Sunday, August 10, 2008

Porn Stars Peak


The debate between pro- and anti-porn feminists has long been a nasty brawl between women who’d otherwise agree on a wide range of feminist issues. Lawyer and activist Catharine MacKinnon favors gender equality over freedom of expression and supported laws banning porn. Radical feminist Andrea Dworkin linked pornography to violence against women. Then there are pro-porn media and culture critic Laura Kipnis, and, of course, the feminist-that-other-feminists-love-to-hate, public intellectual extraordinaire Camille Paglia. Both Kipnis and Paglia view pornography as a form of art that deserves serious cultural analysis. These critics have dictated the terms of the pornography fight: The genre is seen as either fetishization of sexual abuse or a tool of sexual liberation.

Sometimes forgotten in this heated debate are the pornography performers themselves. “Thinking XXX,” a nuanced HBO documentary, seeks to add their voices to the fray. The film follows photographer Timothy Greenfield-Sanders as he assembles a portrait collection of 30 porn stars. In one portrait the actors are clothed; in a second, they are naked (a nod to Goya’s paintings The Clothed and Unclothed Maja).

Public intellectuals, from Gore Vidal to John Waters, offer commentary, as do a number of other artists, filmmakers, and authors. The commentators provide colorful explanations of pornography’s role in our culture. Vidal, for example, attributes America’s boob craze to a national infantilization of adults, and controversial performance artist Karen Finley says pornography stems from a longing for the maternal breast.

The porn stars featured in “Thinking XXX” have their own theories. The actresses alternately debase and venerate their profession. While Nina Hartley traces her entry into the business to her reading of Our Bodies, Ourselves and other popular feminist books from the 1970s, Tera Patrick makes the weighty confession that a woman must relinquish her soul in order to work in the pornography industry. Actor Sean Michaels echoes the arguments of many female porn stars—their profession is a form of liberation and empowerment.

Many stars view the industry as accepting and supportive of women. One could easily dismiss the actresses’ claims as extreme denial, but it is far more interesting to probe which aspects of the pornographic process these women find empowering. The viewer is left wondering: Is it exhibitionism? Taboo? Freedom of expression? Fantasy enactment?

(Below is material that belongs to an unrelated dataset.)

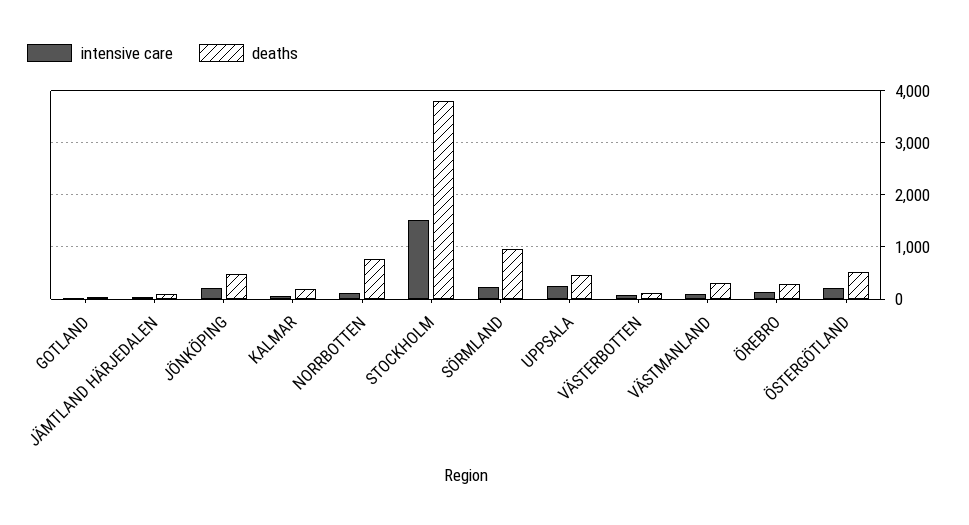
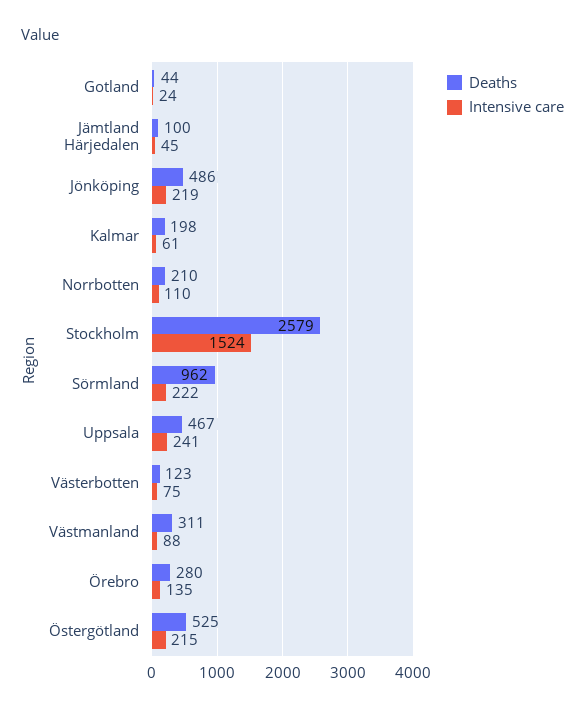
deaths, NORRBOTTEN: 800 -> 210
deaths, STOCKHOLM: 3800 -> 2579

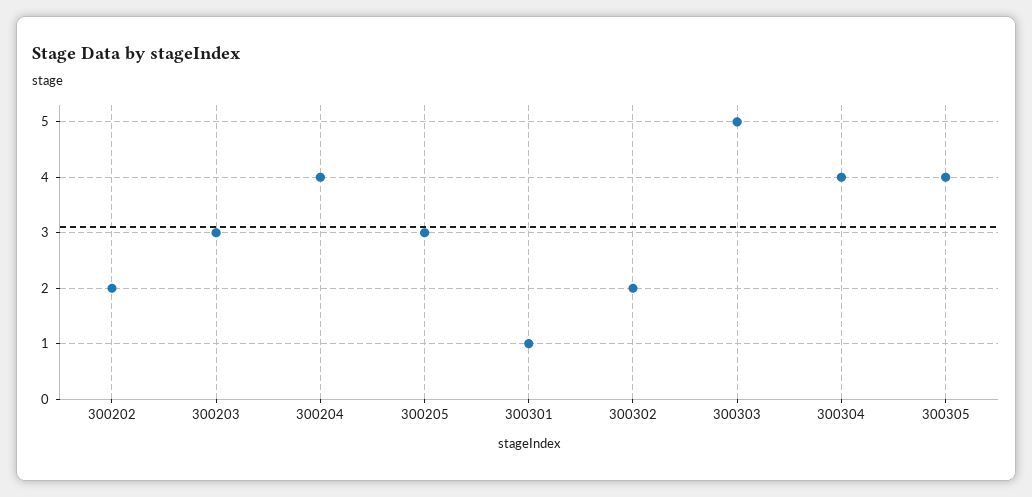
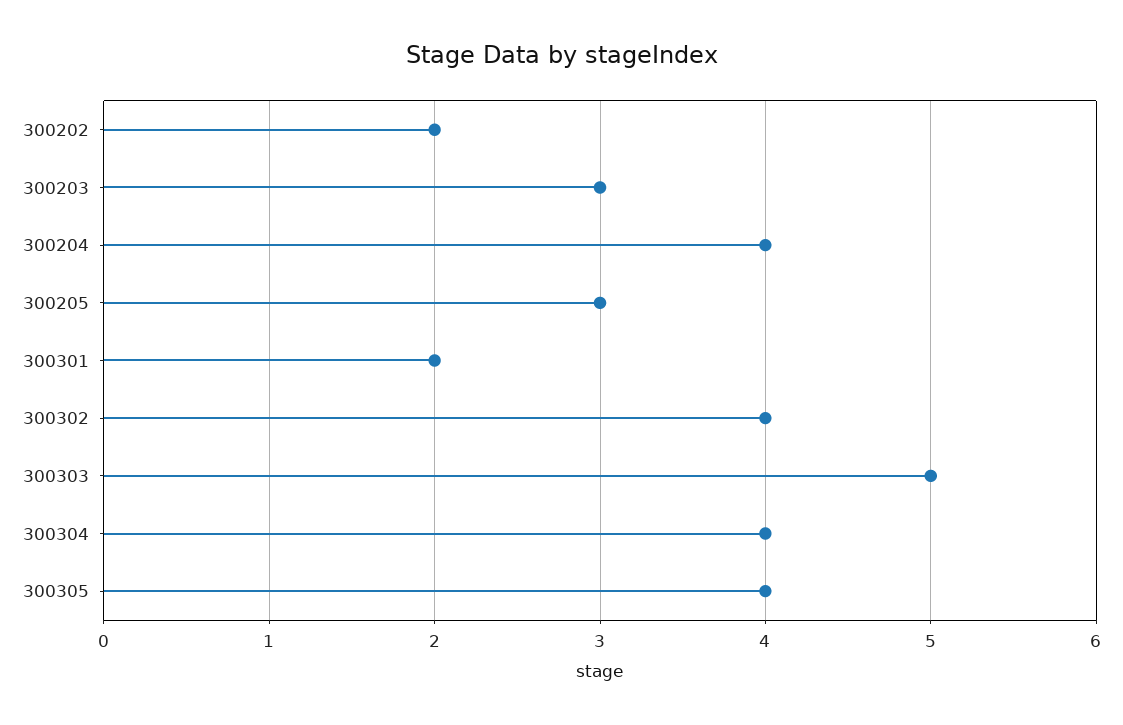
300301: 1 -> 2
300302: 2 -> 4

It’s also crucial to remember that pornography is about money. “Thinking XXX” touches on how difficult it is to evaluate porn stars’ feelings about their professional choices when they are so inextricably linked to economics. Adrian Nicole LeBlanc, a journalist whose work focuses on topics such as prostitution and impoverished youth, reminds us that sexual power is tied to economic survival in the lives of poor, uneducated women. Hartley reinforces this point by saying that, for most of these women, it’s not a choice between porn and Harvard, but between porn and the trailer park. The most intriguing observation in the documentary comes from Faye Wattleton, the first African-American president of Planned Parenthood, when she argues that society feels threatened by pornography because of its inability to control it.

In the end, “Thinking XXX” provides more questions than answers. What exactly is pornography’s place in a society that struggles for both liberty and justice? Most can agree that sexual exploitation is unacceptable, but in this case, there is no consensus on what constitutes exploitation. How do we maintain freedom of expression without resorting to censorship? I’m still not sure, but “Thinking XXX” demonstrates how valuable it is to have the discussion.